Many of the same claims are echoed on a companion website, www.truthfornurses.com. The union said Tuesday it would post details about Whitman's corporate record at www.truthforshareholders.com.

DeMoro said the salaries are exaggerated, but the exact sum is irrelevant.

''It's again this corporate boss telling the nurses how much they should pay their executive director. She thinks that she should be able to tell nurses what they should pay their staff,'' DeMoro said.

Union leaders said they have not received negative feedback from rank-and-file nurses since Whitman began mailing the fliers.

The aggressive counterattack also appears to be an effort by the Whitman campaign to avoid the same fate as Gov. Arnold Schwarzenegger, who received a resounding slapdown from the nurses when he attempted to stall the hospital staffing ratio measure in 2005.

The nurses union became integral to a coalition of labor groups that helped defeat all of Schwarzenegger's initiatives on the 2005 special election ballot. Two days after his defeat, Schwarzenegger dropped his lawsuit against the staffing ratios.

Polls show Whitman's broader strategy of focusing on job creation might be working to sway union members, even as she attacks organized labor.

A Field Poll released last week found that Whitman's opponent, Democrat Jerry Brown, has just a six-point lead in households where at least one member of the family is affiliated with a union, much lower than expected.

All the major public employee unions have endorsed Brown, and unions are his biggest campaign donors.

Whitman's media trackers estimate that union-funded independent groups already have spent $6.6 million on advertising on Brown's behalf. The groups have yet to file fundraising and spending reports.

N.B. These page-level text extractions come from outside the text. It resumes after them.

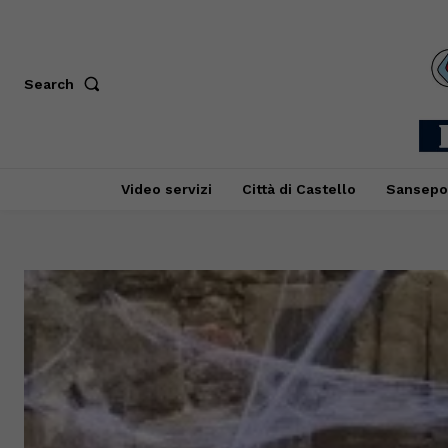
Search
Video servizi
Città di Castello
Sansepo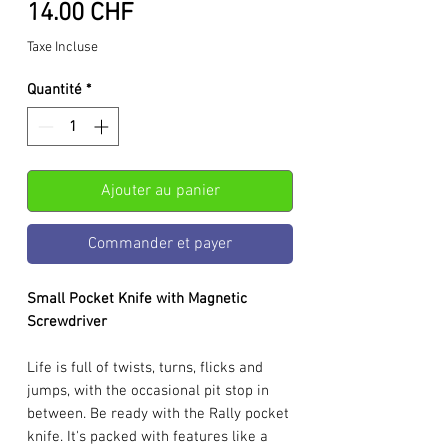
Prix
14.00 CHF
Taxe Incluse
Quantité
*
Ajouter au panier
Commander et payer
Small Pocket Knife with Magnetic
Screwdriver
Life is full of twists, turns, flicks and
jumps, with the occasional pit stop in
between. Be ready with the Rally pocket
knife. It's packed with features like a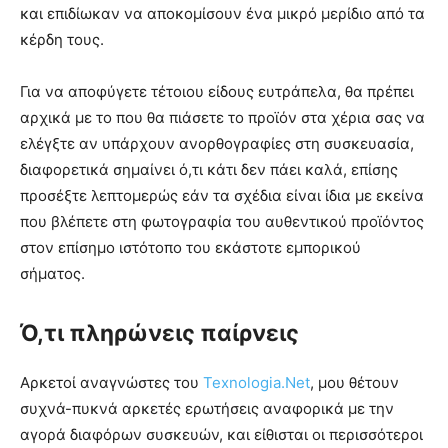
και επιδίωκαν να αποκομίσουν ένα μικρό μερίδιο από τα
κέρδη τους.
Για να αποφύγετε τέτοιου είδους ευτράπελα, θα πρέπει
αρχικά με το που θα πιάσετε το προϊόν στα χέρια σας να
ελέγξτε αν υπάρχουν ανορθογραφίες στη συσκευασία,
διαφορετικά σημαίνει ό,τι κάτι δεν πάει καλά, επίσης
προσέξτε λεπτομερώς εάν τα σχέδια είναι ίδια με εκείνα
που βλέπετε στη φωτογραφία του αυθεντικού προϊόντος
στον επίσημο ιστότοπο του εκάστοτε εμπορικού
σήματος.
Ό,τι πληρώνεις παίρνεις
Αρκετοί αναγνώστες του
Texnologia.Net
, μου θέτουν
συχνά-πυκνά αρκετές ερωτήσεις αναφορικά με την
αγορά διαφόρων συσκευών, και είθισται οι περισσότεροι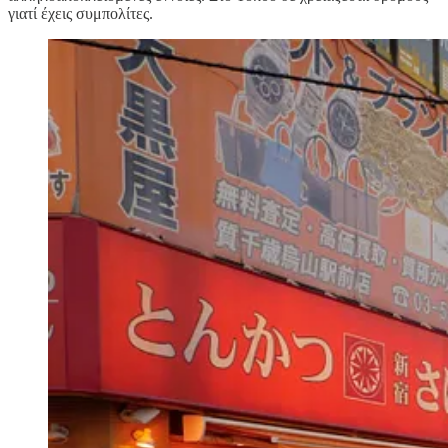
γιατί έχεις συμπολίτες.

A new Whitman television ad launched this week calls out ''the unions and special interests behind Jerry Brown,'' saying they oppose any changes to California government.

The Whitman campaign even hired a pollster to conduct its own survey of nurses.

Sherry Bebitch-Jeffe, a political scientist at the University of Southern California, questioned the effectiveness of the strategy.

While it's common for Republican candidates to attack public employee unions, she said the public generally has goodwill toward nurses and does not equate their union with ''big labor.''

''I would not have singled out the nurses association, even if they were making fun of me,'' Bebitch-Jeffe said. ''But I have a feeling that's part of the motivation, too.''

Rather than retreat, the union is stepping up its crusade against Whitman. It has spent about $300,000 since last year opposing Whitman and supporting Brown.

The nurses are staging a rally Thursday in Atherton, the tony Silicon Valley town where Whitman lives.

''I think it's important for us to be able to communicate to our patients and the community just what California's in for if they get a corporate CEO in charge of California,'' said CNA co-president Deborah Burger.

Bebitch-Jeffe warned that Whitman runs the risk of mobilizing rather than dividing nurses.

''It appears to me that all she's doing is energizing the nurses and the nurses union,'' she said.